Daily active entities on the Bitcoin network
Daily transaction volume on the Bitcoin network
It is worth noting that with the rise of Ordinals, the data structure of the Bitcoin network has changed, and the recent decline in on-chain activity is also related to the fading hype around NTFs (Non-fungible tokens) and BRC-20 Meme coins based on Ordinals.
Aside from these, on-chain activities are important factors that influence the price of the currency, and it is worth tracking them in the long term and in depth. The trend of medium and long-term prices should not deviate from on-chain activities.
Conclusion
In the September briefing, EMC Labs predicted, “The long position force in the fourth quarter is highly likely to take positive actions, pushing the market to challenge the annual high of $32,000 again. It is highly likely to make a historic breakthrough by breaking through the upper edge of the box that has trapped BTC for six months. Despite the difficulties, the recovery period has ended.”.
October is coming to an end, and the prediction has been fulfilled by the market.
Regarding the future trend, considering on-chain supply, on-chain activities, and technical indicators, EMC Labs believes that after the sharp rise, the current loose chips in the long and short hands have been cashed out for profits. The trend of “entering long” is still continuing. The trend of the recovery period will continue, and from November to December, the market will oscillate upward along the ascending channel in the long and short divergence.
Returning to the box below $32,000 is an extremely low probability event. If it happens, it will bring excellent opportunities for replenishment.

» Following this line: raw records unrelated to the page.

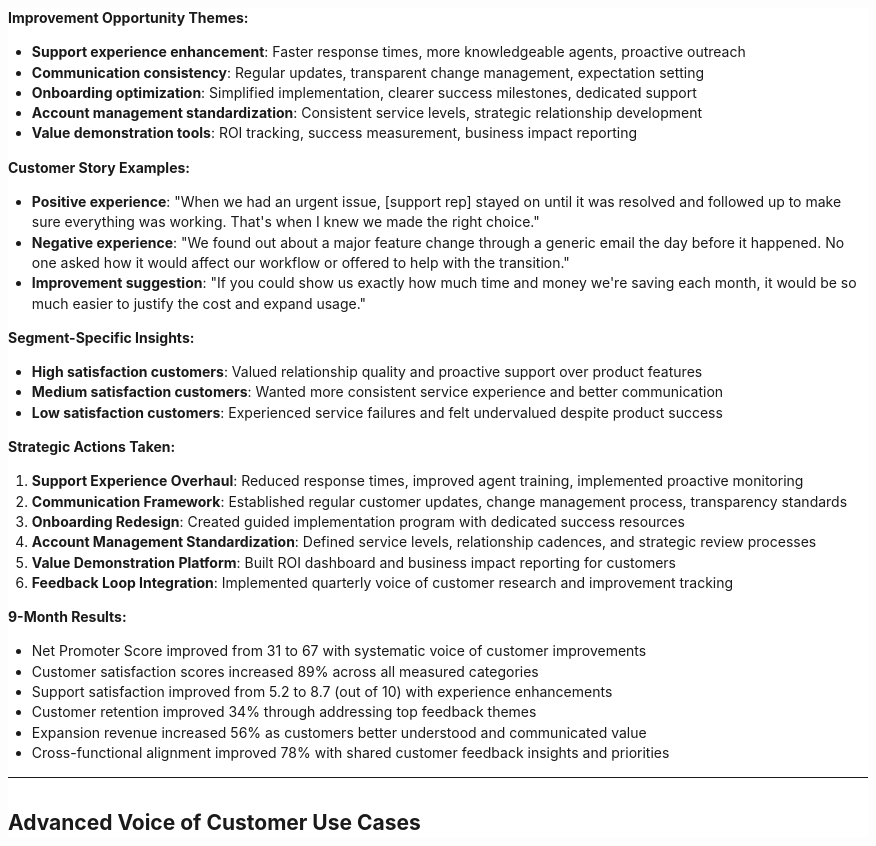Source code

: **Improvement Opportunity Themes:**
- **Support experience enhancement**: Faster response times, more knowledgeable agents, proactive outreach
- **Communication consistency**: Regular updates, transparent change management, expectation setting
- **Onboarding optimization**: Simplified implementation, clearer success milestones, dedicated support
- **Account management standardization**: Consistent service levels, strategic relationship development
- **Value demonstration tools**: ROI tracking, success measurement, business impact reporting

**Customer Story Examples:**
- **Positive experience**: "When we had an urgent issue, [support rep] stayed on until it was resolved and followed up to make sure everything was working. That's when I knew we made the right choice."
- **Negative experience**: "We found out about a major feature change through a generic email the day before it happened. No one asked how it would affect our workflow or offered to help with the transition."
- **Improvement suggestion**: "If you could show us exactly how much time and money we're saving each month, it would be so much easier to justify the cost and expand usage."

**Segment-Specific Insights:**
- **High satisfaction customers**: Valued relationship quality and proactive support over product features
- **Medium satisfaction customers**: Wanted more consistent service experience and better communication
- **Low satisfaction customers**: Experienced service failures and felt undervalued despite product success

**Strategic Actions Taken:**
1. **Support Experience Overhaul**: Reduced response times, improved agent training, implemented proactive monitoring
2. **Communication Framework**: Established regular customer updates, change management process, transparency standards
3. **Onboarding Redesign**: Created guided implementation program with dedicated success resources
4. **Account Management Standardization**: Defined service levels, relationship cadences, and strategic review processes
5. **Value Demonstration Platform**: Built ROI dashboard and business impact reporting for customers
6. **Feedback Loop Integration**: Implemented quarterly voice of customer research and improvement tracking

**9-Month Results:**
- Net Promoter Score improved from 31 to 67 with systematic voice of customer improvements
- Customer satisfaction scores increased 89% across all measured categories
- Support satisfaction improved from 5.2 to 8.7 (out of 10) with experience enhancements
- Customer retention improved 34% through addressing top feedback themes
- Expansion revenue increased 56% as customers better understood and communicated value
- Cross-functional alignment improved 78% with shared customer feedback insights and priorities

---

## Advanced Voice of Customer Use Cases
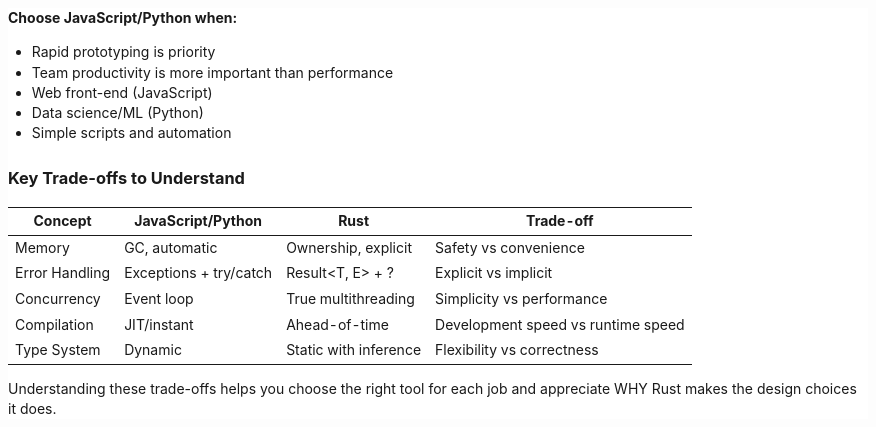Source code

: **Choose JavaScript/Python when:**
- Rapid prototyping is priority
- Team productivity is more important than performance
- Web front-end (JavaScript)
- Data science/ML (Python)
- Simple scripts and automation

### Key Trade-offs to Understand

| Concept | JavaScript/Python | Rust | Trade-off |
|---------|-------------------|------|-----------|
| Memory | GC, automatic | Ownership, explicit | Safety vs convenience |
| Error Handling | Exceptions + try/catch | Result<T, E> + ? | Explicit vs implicit |
| Concurrency | Event loop | True multithreading | Simplicity vs performance |
| Compilation | JIT/instant | Ahead-of-time | Development speed vs runtime speed |
| Type System | Dynamic | Static with inference | Flexibility vs correctness |

Understanding these trade-offs helps you choose the right tool for each job and appreciate WHY Rust makes the design choices it does.
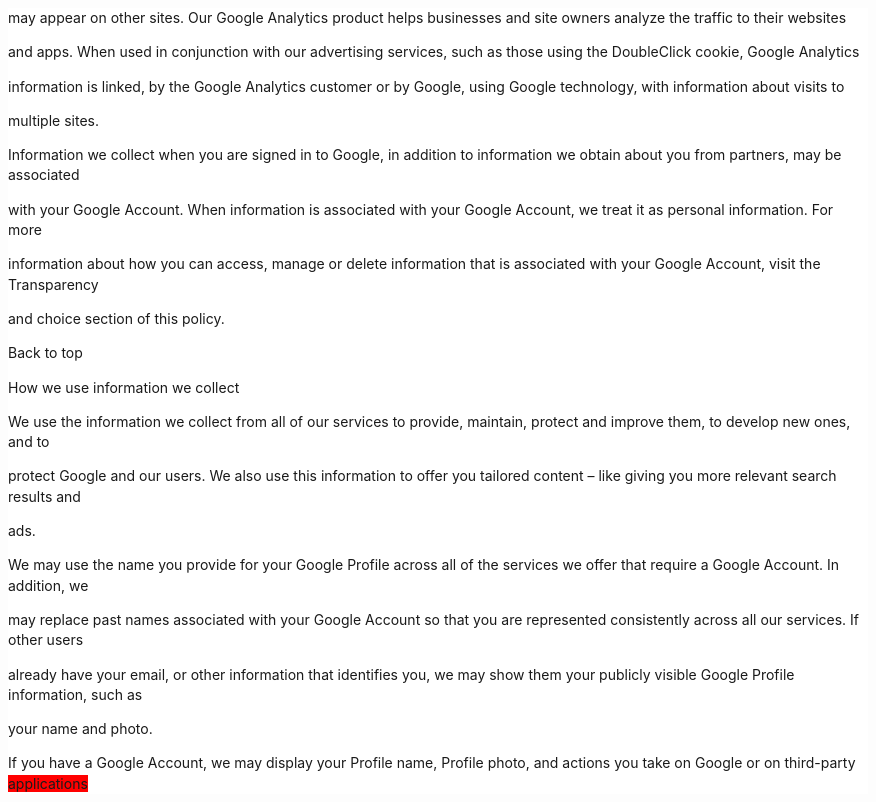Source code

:
may appear on other sites. Our Google Analytics product helps businesses and site owners analyze the traffic to their websites


and apps. When used in conjunction with our advertising services, such as those using the DoubleClick cookie, Google Analytics



information is linked, by the Google Analytics customer or by Google, using Google technology, with information about visits to


multiple sites.


Information we collect when you are signed in to Google, in addition to information we obtain about you from partners, may be associated


with your Google Account. When information is associated with your Google Account, we treat it as personal information. For more


information about how you can access, manage or delete information that is associated with your Google Account, visit the Transparency


and choice section of this policy.


Back to top


How we use information we collect


We use the information we collect from all of our services to provide, maintain, protect and improve them, to develop new ones, and to


protect Google and our users. We also use this information to offer you tailored content – like giving you more relevant search results and


ads.


We may use the name you provide for your Google Profile across all of the services we offer that require a Google Account. In addition, we


may replace past names associated with your Google Account so that you are represented consistently across all our services. If other users


already have your email, or other information that identifies you, we may show them your publicly visible Google Profile information, such as


your name and photo.


If you have a Google Account, we may display your Profile name, Profile photo, and actions you take on Google </span>or on third-party<span style="background-color: red;"> applications</span>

Internal factors that need to be focused on include the correction of on-chain data, BTC-ALTCOIN rotation, and the selling off of short-term whales. External factors include net fund inflow, the trend of the Nasdaq, and the possibility of economic recession. On the contrary, the impact of the increase in the US dollar is likely to be the weakest. If there is another rate hike in December, the market is highly likely to see it as a shoe dropping.